§ Work task: Print the data exactly as written, line for line, and leave its pictures behind.

§ Supplied information:

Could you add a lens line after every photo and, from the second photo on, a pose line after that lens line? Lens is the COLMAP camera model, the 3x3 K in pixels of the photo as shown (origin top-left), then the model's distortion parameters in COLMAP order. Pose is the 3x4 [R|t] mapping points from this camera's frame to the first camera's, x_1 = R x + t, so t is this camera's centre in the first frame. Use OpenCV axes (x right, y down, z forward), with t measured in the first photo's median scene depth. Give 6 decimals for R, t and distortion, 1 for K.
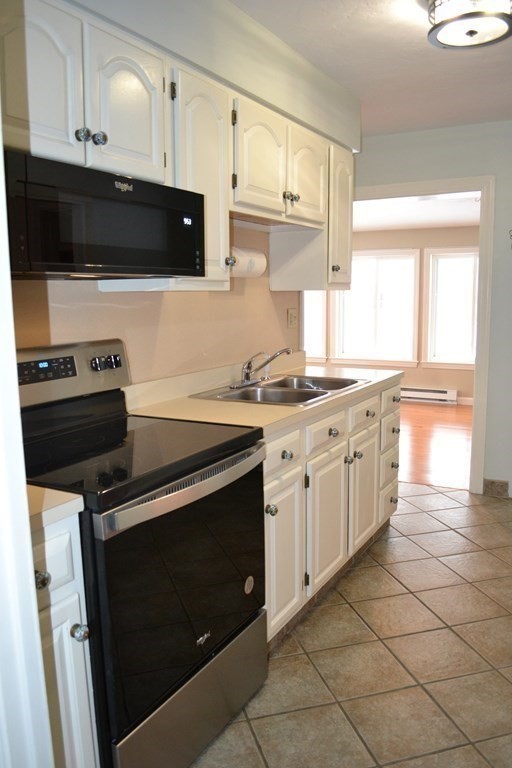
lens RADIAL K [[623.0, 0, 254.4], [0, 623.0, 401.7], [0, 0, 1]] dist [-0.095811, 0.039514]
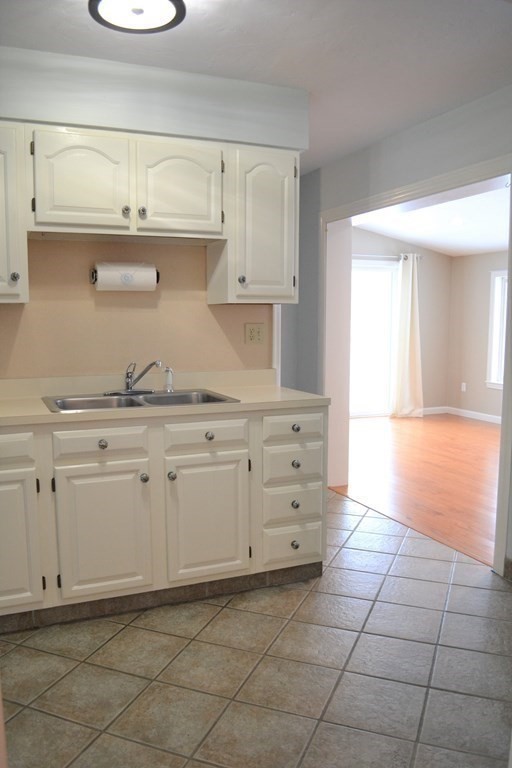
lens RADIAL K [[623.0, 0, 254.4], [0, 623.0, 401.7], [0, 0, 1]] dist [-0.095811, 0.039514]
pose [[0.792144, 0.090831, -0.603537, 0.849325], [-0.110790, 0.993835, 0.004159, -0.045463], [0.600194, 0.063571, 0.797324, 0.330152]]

§ Finished task:
Could you add a lens line after every photo and, from the second photo on, a pose line after that lens line? Lens is the COLMAP camera model, the 3x3 K in pixels of the photo as shown (origin top-left), then the model's distortion parameters in COLMAP order. Pose is the 3x4 [R|t] mapping points from this camera's frame to the first camera's, x_1 = R x + t, so t is this camera's centre in the first frame. Use OpenCV axes (x right, y down, z forward), with t measured in the first photo's median scene depth. Give 6 decimals for R, t and distortion, 1 for K.
lens RADIAL K [[623.0, 0, 254.4], [0, 623.0, 401.7], [0, 0, 1]] dist [-0.095811, 0.039514]
lens RADIAL K [[623.0, 0, 254.4], [0, 623.0, 401.7], [0, 0, 1]] dist [-0.095811, 0.039514]
pose [[0.792144, 0.090831, -0.603537, 0.849325], [-0.110790, 0.993835, 0.004159, -0.045463], [0.600194, 0.063571, 0.797324, 0.330152]]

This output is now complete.